– Пойдем…
Боковыми улицами и переулками, а затем бульваром они выходят на площадь, где на высоком здании бегут, появляясь из темноты и проваливаясь в ночь, электрические слова недавно восстановленной рекламы. Они долго стоят и читают все подряд – о погоде, о порядке междугородных телефонных заказов, о новых фильмах.
– Хорошо, – говорит Валятель.
– Хорошо…
Век бы стояли и читали эти чудесные, летящие над городом строки. Но становится холодно, сквозь худые подметки жжет ледяной асфальт.
– В кино бы, – вздыхает Димка. – Но куда там… С утра надо было стоять или, еще лучше, – со вчерашнего вечера.
Валятель топчется, бьет ногой о ногу, соображая, затем решительно берет Димку за плечо:
– Пойдем.
Кинотеатр вот он, рядом, и английская грустная красавица в шляпке подсвечена огнями. Перекупщики – кепки на лоб, руки в карманы – шастают у входа, и тянется к кассе длинная безнадежная очередь в ожидании, когда перед началом сеанса разбронируют десяток мест.
– Почем? – спрашивает Димка у парня в кепке. Тот скользит по лицу студента оценивающим взглядом, цедит нехотя:
– Тридцатка – если брать…
И отворачивается, безошибочно угадав тоску в глазах Димки. Валятель шепчет Димке, чтоб стоял внутри кассового зальца, никуда не двигался, и проталкивается к кассе. На него шипят, одергивают, но Мишка упорен, голова его – кокон бинтов – вселяет почтение. То ли весь изуродованный шрамами инвалид, то ли блатняга после ножевой переделки. Через десять минут он возвращается с двумя билетами, глаза его лучатся.
– Есть, пошли…
У них еще остается время, чтобы послушать певицу, которая хриплым голосом поет что-то почти запретное, джазовое, напоминающее о последнем дилижансе, о лихих ковбоях и перестрелках, о каких-то чужих игрушечных войнах, когда противника предупреждали о поединке и давали возможность вытащить из кобуры пистолет. Вот времена были!
Валятель полон радостных переживаний от их билетной удачи. Шепчет Димке в перерыве:
– Это что… Вот мы из госпиталя бегали на «Девушку моей мечты». Народу – как на футбол. А друг у меня был лицевик, настоящий… знаешь, из таких, что маски картонные носят… Его не пускали без очереди, он на минуточку маску снял, так не то что расступились, а разбежались.

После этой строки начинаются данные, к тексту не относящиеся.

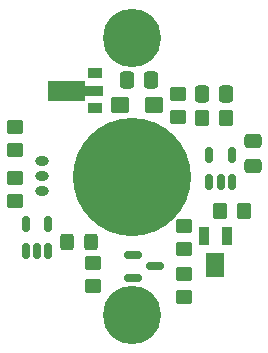
<source format=gbs>
%TF.GenerationSoftware,KiCad,Pcbnew,(6.0.1)*%
%TF.CreationDate,2024-02-25T12:41:37+01:00*%
%TF.ProjectId,Lin1,4c696e31-2e6b-4696-9361-645f70636258,rev?*%
%TF.SameCoordinates,Original*%
%TF.FileFunction,Soldermask,Bot*%
%TF.FilePolarity,Negative*%
%FSLAX46Y46*%
G04 Gerber Fmt 4.6, Leading zero omitted, Abs format (unit mm)*
G04 Created by KiCad (PCBNEW (6.0.1)) date 2024-02-25 12:41:37*
%MOMM*%
%LPD*%
G01*
G04 APERTURE LIST*
G04 Aperture macros list*
%AMRoundRect*
0 Rectangle with rounded corners*
0 $1 Rounding radius*
0 $2 $3 $4 $5 $6 $7 $8 $9 X,Y pos of 4 corners*
0 Add a 4 corners polygon primitive as box body*
4,1,4,$2,$3,$4,$5,$6,$7,$8,$9,$2,$3,0*
0 Add four circle primitives for the rounded corners*
1,1,$1+$1,$2,$3*
1,1,$1+$1,$4,$5*
1,1,$1+$1,$6,$7*
1,1,$1+$1,$8,$9*
0 Add four rect primitives between the rounded corners*
20,1,$1+$1,$2,$3,$4,$5,0*
20,1,$1+$1,$4,$5,$6,$7,0*
20,1,$1+$1,$6,$7,$8,$9,0*
20,1,$1+$1,$8,$9,$2,$3,0*%
%AMFreePoly0*
4,1,9,3.862500,-0.866500,0.737500,-0.866500,0.737500,-0.450000,-0.737500,-0.450000,-0.737500,0.450000,0.737500,0.450000,0.737500,0.866500,3.862500,0.866500,3.862500,-0.866500,3.862500,-0.866500,$1*%
G04 Aperture macros list end*
%ADD10C,4.940000*%
%ADD11RoundRect,0.250000X-0.537500X-0.425000X0.537500X-0.425000X0.537500X0.425000X-0.537500X0.425000X0*%
%ADD12RoundRect,0.250000X0.450000X-0.350000X0.450000X0.350000X-0.450000X0.350000X-0.450000X-0.350000X0*%
%ADD13RoundRect,0.250000X0.325000X0.450000X-0.325000X0.450000X-0.325000X-0.450000X0.325000X-0.450000X0*%
%ADD14C,10.000000*%
%ADD15RoundRect,0.250000X-0.450000X0.350000X-0.450000X-0.350000X0.450000X-0.350000X0.450000X0.350000X0*%
%ADD16O,1.143000X0.857250*%
%ADD17RoundRect,0.150000X-0.587500X-0.150000X0.587500X-0.150000X0.587500X0.150000X-0.587500X0.150000X0*%
%ADD18RoundRect,0.250000X-0.350000X-0.450000X0.350000X-0.450000X0.350000X0.450000X-0.350000X0.450000X0*%
%ADD19RoundRect,0.250000X0.475000X-0.337500X0.475000X0.337500X-0.475000X0.337500X-0.475000X-0.337500X0*%
%ADD20RoundRect,0.150000X0.150000X-0.512500X0.150000X0.512500X-0.150000X0.512500X-0.150000X-0.512500X0*%
%ADD21RoundRect,0.250000X0.337500X0.475000X-0.337500X0.475000X-0.337500X-0.475000X0.337500X-0.475000X0*%
%ADD22R,1.300000X0.900000*%
%ADD23FreePoly0,180.000000*%
%ADD24RoundRect,0.250000X-0.337500X-0.475000X0.337500X-0.475000X0.337500X0.475000X-0.337500X0.475000X0*%
%ADD25RoundRect,0.250000X0.350000X0.450000X-0.350000X0.450000X-0.350000X-0.450000X0.350000X-0.450000X0*%
%ADD26R,0.939800X1.549400*%
%ADD27R,1.498600X2.133600*%
G04 APERTURE END LIST*
D10*
X150000000Y-111750000D03*
X150000000Y-88250000D03*
D11*
X149025000Y-93900000D03*
X151900000Y-93900000D03*
D12*
X146700000Y-109300000D03*
X146700000Y-107300000D03*
D13*
X146567000Y-105500000D03*
X144517000Y-105500000D03*
D14*
X150000000Y-100000000D03*
D15*
X140100000Y-95774000D03*
X140100000Y-97774000D03*
D16*
X142400000Y-98700000D03*
X142400000Y-99970000D03*
X142400000Y-101240000D03*
D15*
X154432000Y-104156000D03*
X154432000Y-106156000D03*
D17*
X150125000Y-108550000D03*
X150125000Y-106650000D03*
X152000000Y-107600000D03*
D18*
X157496000Y-102870000D03*
X159496000Y-102870000D03*
D19*
X160274000Y-99081500D03*
X160274000Y-97006500D03*
D20*
X158496000Y-100451500D03*
X157546000Y-100451500D03*
X156596000Y-100451500D03*
X156596000Y-98176500D03*
X158496000Y-98176500D03*
X142936000Y-106293500D03*
X141986000Y-106293500D03*
X141036000Y-106293500D03*
X141036000Y-104018500D03*
X142936000Y-104018500D03*
D21*
X158009500Y-92964000D03*
X155934500Y-92964000D03*
D22*
X146938000Y-91210000D03*
D23*
X146850500Y-92710000D03*
D22*
X146938000Y-94210000D03*
D15*
X154432000Y-108220000D03*
X154432000Y-110220000D03*
D24*
X149584500Y-91800000D03*
X151659500Y-91800000D03*
D25*
X157972000Y-94996000D03*
X155972000Y-94996000D03*
D26*
X156150000Y-104995700D03*
D27*
X157100000Y-107472200D03*
D26*
X158050000Y-104995700D03*
D15*
X153924000Y-92964000D03*
X153924000Y-94964000D03*
X140100000Y-100092000D03*
X140100000Y-102092000D03*
M02*

</source>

У меня еще что – мелочь!
– А у нас в госпитале масок не было, – шепчет в ответ Димка. – Лицевики так лежали. Немцы в палату и заходить боялись, так там среди них скрывали выздоравливающих, что могли уйти к своим.
С первым звонком они почта бегом, как мальчишки, спешат в зал, где зрители начинают стучать сиденьями – чудный звук! – и быстренько занимают свои места, тщательно проверив их номера. Теперь, если я появятся соперники с подделками или ошибочными билетами, попробуй сгони. Они намертво застыли в жестких фанерных стульях, ждут. Димка чувствует, что Валятель, который давненько не был в кино, взволнован, сопит рядом учащенно, следит за тем, как заполняется, гремит, гудит зал, – скорее бы, скорее бы уселись. И вот наступает блаженная минута, когда начинает меркнуть мягкий свет, льющийся с потолка… или это почудилось? Нет, убывает свет, убывает – и все, белее и огромнее кажется многообещающее полотно экрана. Годами они были лишены этого чудесного наслаждения – кино, настоящего, праздничного, в зале, с большим экраном, с громкими, передающими даже шепот героев звуковыми колонками по бокам, и вот теперь никак не могут насладиться: кажется, уж столько куплено-перекуплено билетов, столько пересмотрено «Небесных тихоходов» и «Индийских гробниц», а все равно в диковинку, все равно будоражит и сладко тревожит этот медленно, мягко, восхитительно гаснущий свет, и первая вспышка кинолуча над головой, и оживание полотна, и рождение музыки.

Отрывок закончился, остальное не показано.